* **Exercise instructions**
[a] In the Dark Deity review, what is the fantasy world of the game called?
[b] Extend the Dark Deity review by writing what comes next after its final sentence.

* **Passage shown**
== Segment start ==
Fire Emblem has always been one of my favourite franchises as far as SRPGs go, and God knows, there have been countless mediocre clones of it. Conceptually, making an RPG is not that difficult. You just need a world, some characters, some enemies and a linear plot. However, making a good RPG is another matter entirely. For Sword & Axe and Freedom Games’ first try at the genre, Dark Deity hits all the right notes and is the best Fire Emblem clone on the market.
‘‘The setting immediately plunged me into the fantasy world of Terrazael; full of magic, wars and calamity.’’
The game begins with a plot summary that establishes the context for the story’s conflict. When summaries become a wall of text that’s when they pose a problem. Luckily, Dark Deity‘s introduction was concise. It provided just enough information to the player without recounting Terrazael’s entire history. This allows the player to piece together the story progressively as they play. The setting immediately plunged me into the fantasy world of Terrazael; full of magic, wars and calamity.
Staples of fantasy are also present, such as elves, dragons, dwarfs and monarchs. The modern fantasy genre is almost entirely plagiarised from Tolkien with some minor tweaks each iteration, but following the playbook is generally a good idea.
‘‘The art and graphics of Dark Deity are amazing, combining modern textures with the retro combat phases..’’
Visually, the characters are well-drawn with distinct looks. Every landscape in the background is incredible, and during the combat phases, the sprites utilise combat poses. Dark Deity also doesn’t play into the over the top fanservice that many other games of this genre have been guilty of. The art and graphics are amazing, combining modern textures with the retro combat phases.
== Segment end ==
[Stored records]
== Segment start ==
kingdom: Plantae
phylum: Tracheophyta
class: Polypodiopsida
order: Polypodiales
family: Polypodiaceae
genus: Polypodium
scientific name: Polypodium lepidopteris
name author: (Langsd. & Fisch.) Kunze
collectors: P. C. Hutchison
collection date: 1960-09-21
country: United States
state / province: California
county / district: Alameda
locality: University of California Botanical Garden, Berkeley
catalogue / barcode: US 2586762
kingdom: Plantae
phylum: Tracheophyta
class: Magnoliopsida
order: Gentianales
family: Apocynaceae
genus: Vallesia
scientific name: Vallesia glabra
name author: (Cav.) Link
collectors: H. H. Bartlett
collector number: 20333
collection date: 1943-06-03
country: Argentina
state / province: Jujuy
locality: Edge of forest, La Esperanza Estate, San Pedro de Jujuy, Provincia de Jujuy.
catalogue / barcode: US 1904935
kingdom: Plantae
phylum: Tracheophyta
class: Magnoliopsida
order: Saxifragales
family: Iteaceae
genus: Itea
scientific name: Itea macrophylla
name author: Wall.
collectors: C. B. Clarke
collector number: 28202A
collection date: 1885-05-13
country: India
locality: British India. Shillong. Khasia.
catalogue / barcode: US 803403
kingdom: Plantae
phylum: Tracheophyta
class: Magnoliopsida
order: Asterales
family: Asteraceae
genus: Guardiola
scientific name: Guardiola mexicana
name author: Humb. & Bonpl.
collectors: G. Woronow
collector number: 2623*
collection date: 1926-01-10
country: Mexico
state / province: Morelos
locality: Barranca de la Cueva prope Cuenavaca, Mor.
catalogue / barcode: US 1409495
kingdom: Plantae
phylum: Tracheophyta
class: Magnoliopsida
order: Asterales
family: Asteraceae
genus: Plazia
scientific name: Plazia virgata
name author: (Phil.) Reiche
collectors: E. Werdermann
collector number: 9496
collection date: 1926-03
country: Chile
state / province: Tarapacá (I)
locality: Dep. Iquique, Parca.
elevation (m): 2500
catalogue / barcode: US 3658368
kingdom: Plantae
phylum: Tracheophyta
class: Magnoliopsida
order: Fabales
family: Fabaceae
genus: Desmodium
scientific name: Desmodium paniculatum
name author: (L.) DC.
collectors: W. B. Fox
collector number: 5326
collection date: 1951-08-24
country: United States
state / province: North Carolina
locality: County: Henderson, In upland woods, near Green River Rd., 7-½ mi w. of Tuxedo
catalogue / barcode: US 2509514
== Segment end ==
* **Answers by task**
[a] Terrazael.

[b]
‘‘The combat phases are the core of the game and they bring a lot of good ideas for future RPGs.’’
The battle portions of the game are the most interesting and complex parts of the game. 54 different playable classes branch into four choices when a character reaches level ten. There are also four more when a character reaches level 30. Moreover, each character has a choice between four different variants of their weapon. This includes bows, swords, magic staffs and so on. Each variant focuses on a different trait, namely focus, finesse, power and balance.
You can level up the strength of each weapon using tokens won in battle or with coins at the shop. Coins can be obtained by defeating enemies. The same applies to the enemies. There are no generic goons in Dark Deity as enemies can also level up, evolve their class, and choose between the four weapons. The combat phases are the core of the game, and they bring a lot of good ideas for future RPGs.
”The music is often random, off-topic and completely out of place.”
The ambience of a game usually depends heavily on its music. Part of why I had trouble enjoying the serious or feel-good moments was because there is cheerful music playing during a sombre scene or vice-versa. Beyond the placement of the music, the soundtrack itself is quite repetitive, both in and out of combat. The most present background music is what I would call “thing_that_sounds_vaguely_RPG.mp3”.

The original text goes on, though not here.